BEGIN
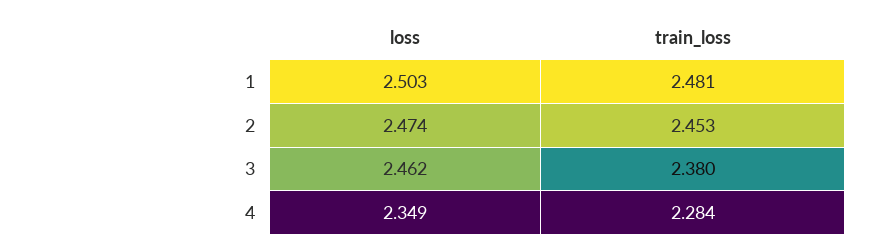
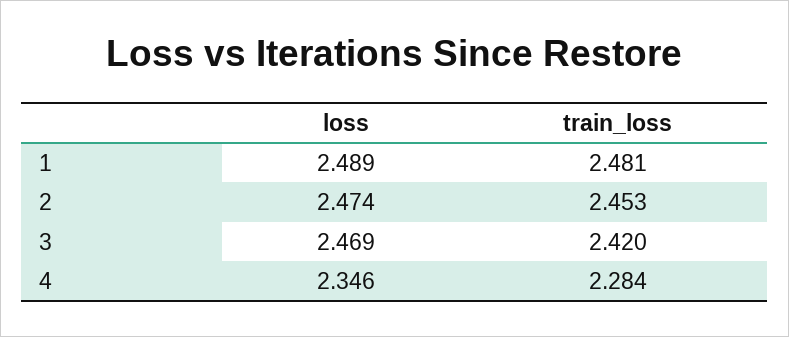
  {
    "loss": {
-     "1": 2.503,
+     "1": 2.489,
      "2": 2.474,
-     "3": 2.462,
+     "3": 2.469,
-     "4": 2.349
+     "4": 2.346
    },
    "train_loss": {
      "1": 2.481,
      "2": 2.453,
-     "3": 2.38,
+     "3": 2.42,
      "4": 2.284
    }
  }

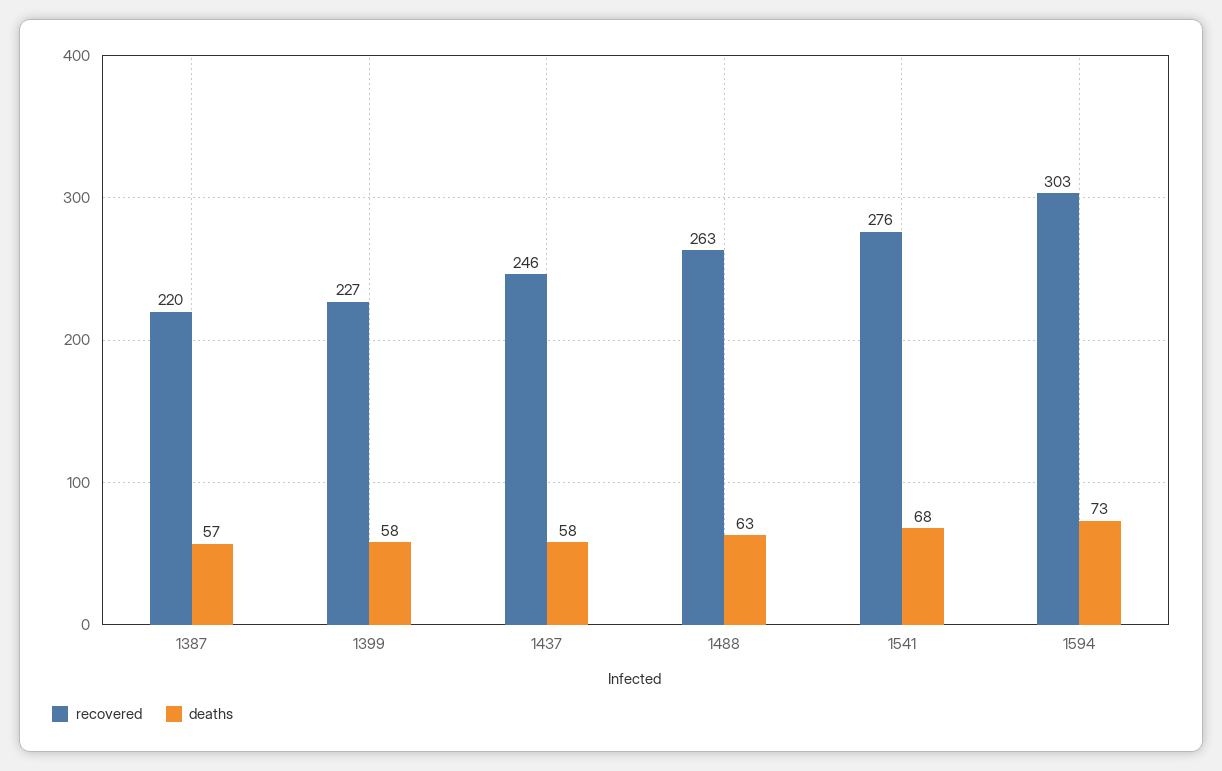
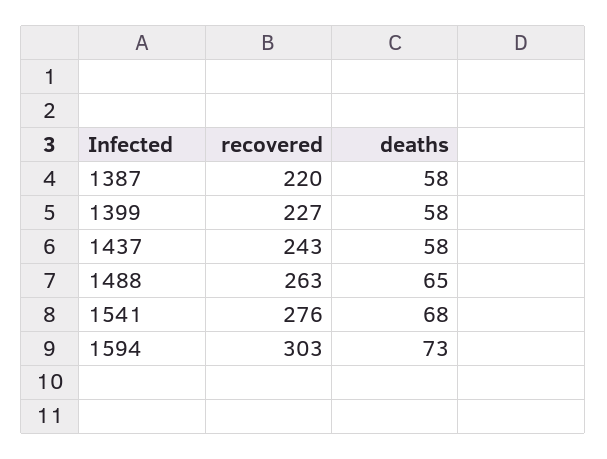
  {
    "recovered": {
      "1387": 220,
      "1399": 227,
-     "1437": 246,
+     "1437": 243,
      "1488": 263,
      "1541": 276,
      "1594": 303
    },
    "deaths": {
-     "1387": 57,
+     "1387": 58,
      "1399": 58,
      "1437": 58,
-     "1488": 63,
+     "1488": 65,
      "1541": 68,
      "1594": 73
    }
  }

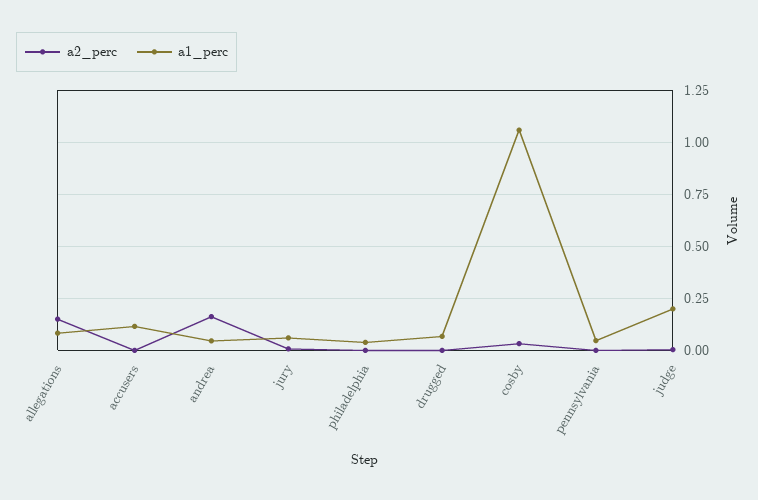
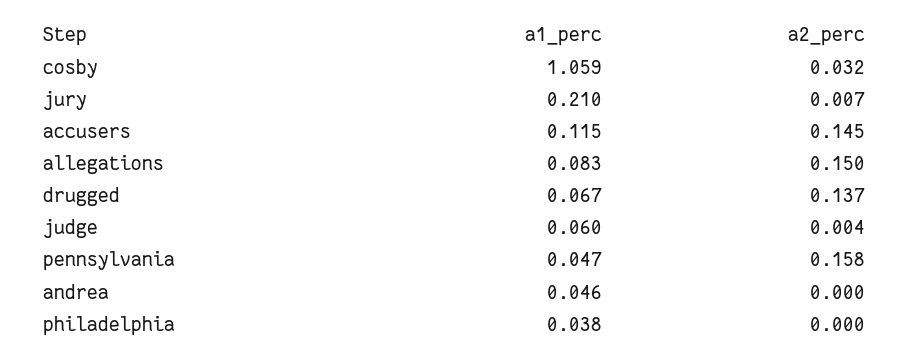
  {
    "a2_perc": {
      "allegations": 0.15,
-     "accusers": 0,
+     "accusers": 0.145,
-     "andrea": 0.15,
+     "andrea": 0,
      "jury": 0.007,
      "philadelphia": 0,
-     "drugged": 0,
+     "drugged": 0.137,
      "cosby": 0.032,
-     "pennsylvania": 0,
+     "pennsylvania": 0.158,
      "judge": 0.004
    },
    "a1_perc": {
      "allegations": 0.083,
      "accusers": 0.115,
      "andrea": 0.046,
-     "jury": 0.05,
+     "jury": 0.21,
      "philadelphia": 0.038,
      "drugged": 0.067,
      "cosby": 1.059,
      "pennsylvania": 0.047,
-     "judge": 0.2
+     "judge": 0.06
    }
  }

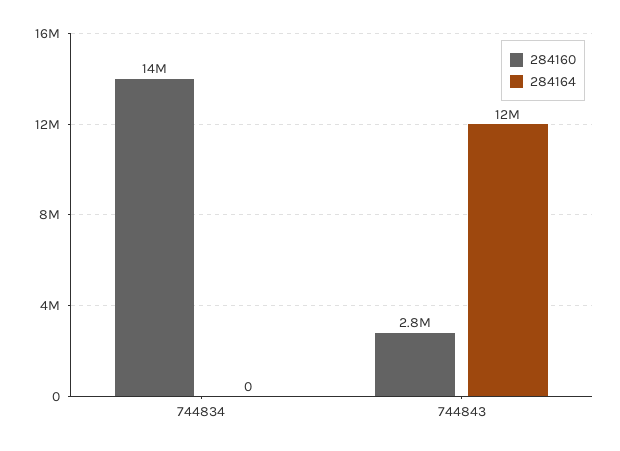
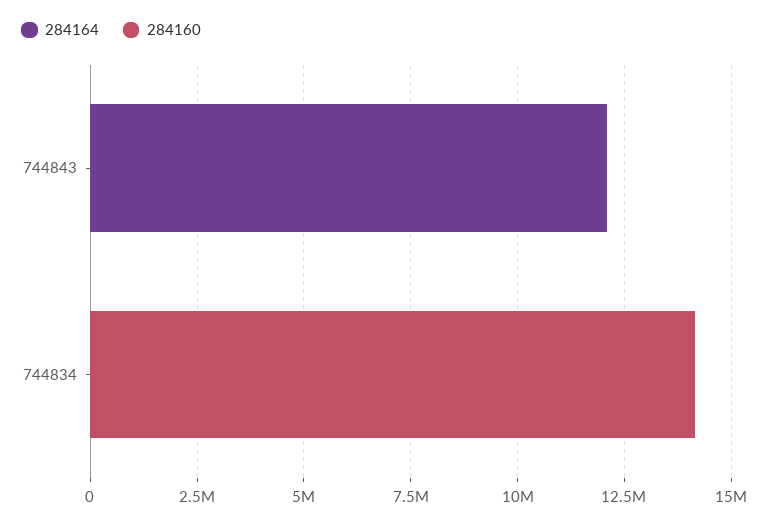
  {
    "284160": {
      "744834": 14000000,
-     "744843": 2800000
+     "744843": 0
    },
    "284164": {
      "744834": 0,
      "744843": 12000000
    }
  }

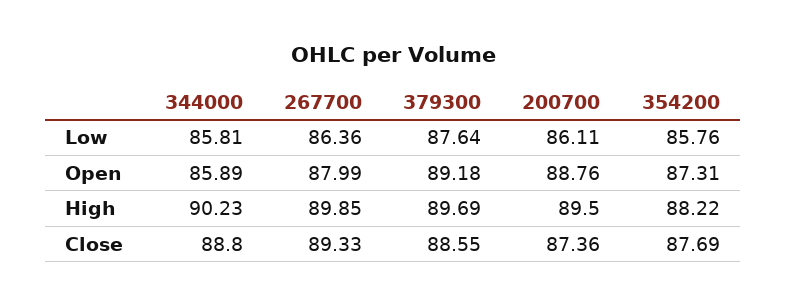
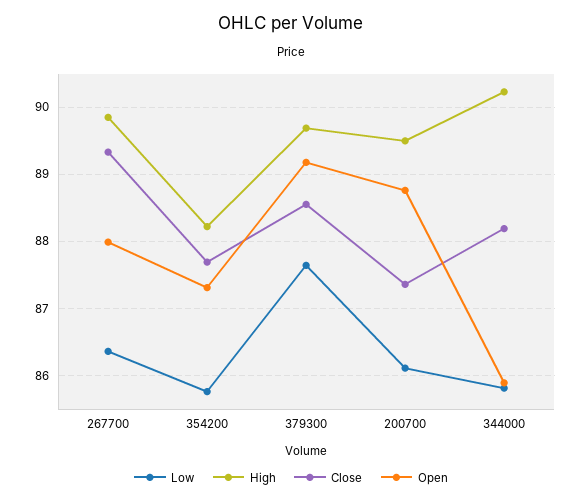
  {
    "Low": {
      "344000": 85.81,
      "267700": 86.36,
      "379300": 87.64,
      "200700": 86.11,
      "354200": 85.76
    },
    "Open": {
      "344000": 85.89,
      "267700": 87.99,
      "379300": 89.18,
      "200700": 88.76,
      "354200": 87.31
    },
    "High": {
      "344000": 90.23,
      "267700": 89.85,
      "379300": 89.69,
      "200700": 89.5,
      "354200": 88.22
    },
    "Close": {
-     "344000": 88.8,
+     "344000": 88.2,
      "267700": 89.33,
      "379300": 88.55,
      "200700": 87.36,
      "354200": 87.69
    }
  }

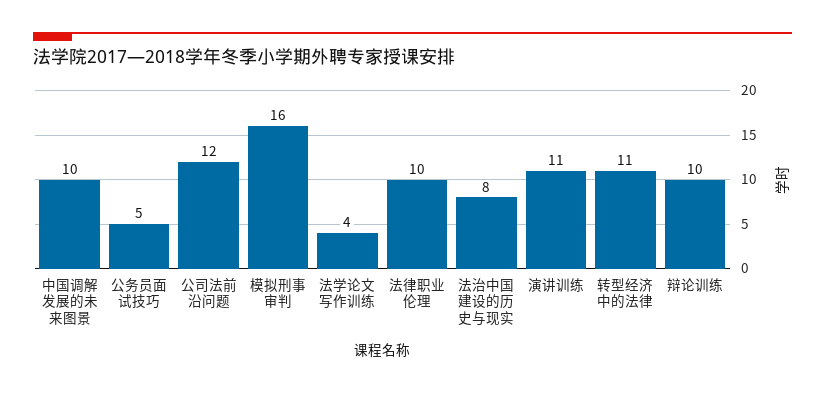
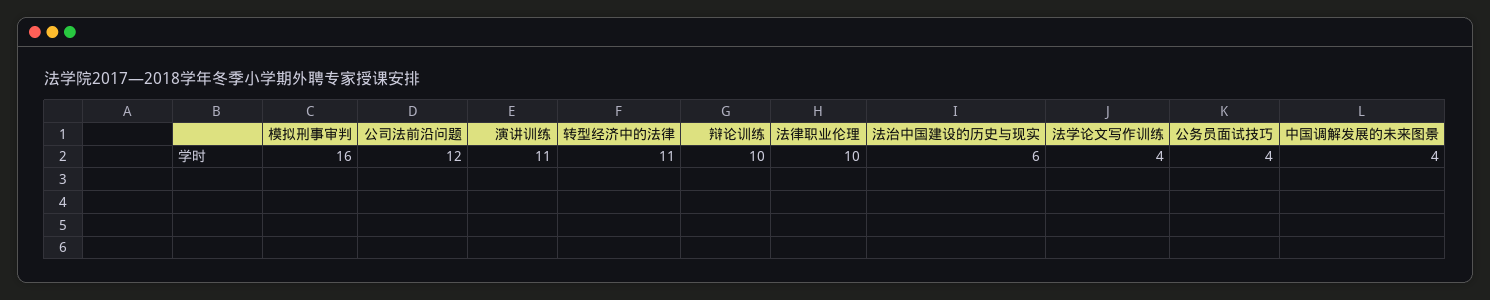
  {
-   "中国调解发展的未来图景": 10,
+   "中国调解发展的未来图景": 4,
-   "公务员面试技巧": 5,
+   "公务员面试技巧": 4,
    "公司法前沿问题": 12,
    "模拟刑事审判": 16,
    "法学论文写作训练": 4,
    "法律职业伦理": 10,
-   "法治中国建设的历史与现实": 8,
+   "法治中国建设的历史与现实": 6,
    "演讲训练": 11,
    "转型经济中的法律": 11,
    "辩论训练": 10
  }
END
WHAT YOU WILL DO = When a line in the listing has the string "drugged" in it, return that line.

TASK OUTPUT =
-     "drugged": 0,
+     "drugged": 0.137,
      "drugged": 0.067,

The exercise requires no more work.